> [Data records]
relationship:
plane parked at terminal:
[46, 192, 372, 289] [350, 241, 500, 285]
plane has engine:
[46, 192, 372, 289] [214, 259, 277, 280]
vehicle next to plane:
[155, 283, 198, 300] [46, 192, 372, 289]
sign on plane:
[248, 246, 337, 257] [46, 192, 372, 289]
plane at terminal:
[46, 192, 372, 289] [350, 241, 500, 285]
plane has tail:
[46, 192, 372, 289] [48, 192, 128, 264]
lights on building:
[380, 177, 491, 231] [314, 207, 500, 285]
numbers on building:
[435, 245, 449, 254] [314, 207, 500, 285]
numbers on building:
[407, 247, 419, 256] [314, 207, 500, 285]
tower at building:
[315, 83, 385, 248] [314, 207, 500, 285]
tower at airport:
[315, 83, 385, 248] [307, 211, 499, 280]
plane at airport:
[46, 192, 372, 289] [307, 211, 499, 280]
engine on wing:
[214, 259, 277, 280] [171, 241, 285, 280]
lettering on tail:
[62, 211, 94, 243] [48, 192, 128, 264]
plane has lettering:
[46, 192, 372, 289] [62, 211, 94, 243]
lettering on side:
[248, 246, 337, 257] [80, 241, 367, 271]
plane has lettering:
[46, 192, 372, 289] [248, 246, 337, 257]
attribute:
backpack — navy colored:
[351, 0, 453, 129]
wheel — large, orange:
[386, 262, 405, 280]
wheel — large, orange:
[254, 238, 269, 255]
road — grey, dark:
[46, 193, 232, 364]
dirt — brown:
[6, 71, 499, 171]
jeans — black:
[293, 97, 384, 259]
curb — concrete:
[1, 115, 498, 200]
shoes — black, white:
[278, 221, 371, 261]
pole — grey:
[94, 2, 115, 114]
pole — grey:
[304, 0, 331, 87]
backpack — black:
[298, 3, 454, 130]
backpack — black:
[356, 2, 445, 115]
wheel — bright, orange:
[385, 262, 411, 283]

> [What to do]
An identical copy of the preceding records should be returned.

> [Written answer]
relationship:
plane parked at terminal:
[46, 192, 372, 289] [350, 241, 500, 285]
plane has engine:
[46, 192, 372, 289] [214, 259, 277, 280]
vehicle next to plane:
[155, 283, 198, 300] [46, 192, 372, 289]
sign on plane:
[248, 246, 337, 257] [46, 192, 372, 289]
plane at terminal:
[46, 192, 372, 289] [350, 241, 500, 285]
plane has tail:
[46, 192, 372, 289] [48, 192, 128, 264]
lights on building:
[380, 177, 491, 231] [314, 207, 500, 285]
numbers on building:
[435, 245, 449, 254] [314, 207, 500, 285]
numbers on building:
[407, 247, 419, 256] [314, 207, 500, 285]
tower at building:
[315, 83, 385, 248] [314, 207, 500, 285]
tower at airport:
[315, 83, 385, 248] [307, 211, 499, 280]
plane at airport:
[46, 192, 372, 289] [307, 211, 499, 280]
engine on wing:
[214, 259, 277, 280] [171, 241, 285, 280]
lettering on tail:
[62, 211, 94, 243] [48, 192, 128, 264]
plane has lettering:
[46, 192, 372, 289] [62, 211, 94, 243]
lettering on side:
[248, 246, 337, 257] [80, 241, 367, 271]
plane has lettering:
[46, 192, 372, 289] [248, 246, 337, 257]
attribute:
backpack — navy colored:
[351, 0, 453, 129]
wheel — large, orange:
[386, 262, 405, 280]
wheel — large, orange:
[254, 238, 269, 255]
road — grey, dark:
[46, 193, 232, 364]
dirt — brown:
[6, 71, 499, 171]
jeans — black:
[293, 97, 384, 259]
curb — concrete:
[1, 115, 498, 200]
shoes — black, white:
[278, 221, 371, 261]
pole — grey:
[94, 2, 115, 114]
pole — grey:
[304, 0, 331, 87]
backpack — black:
[298, 3, 454, 130]
backpack — black:
[356, 2, 445, 115]
wheel — bright, orange:
[385, 262, 411, 283]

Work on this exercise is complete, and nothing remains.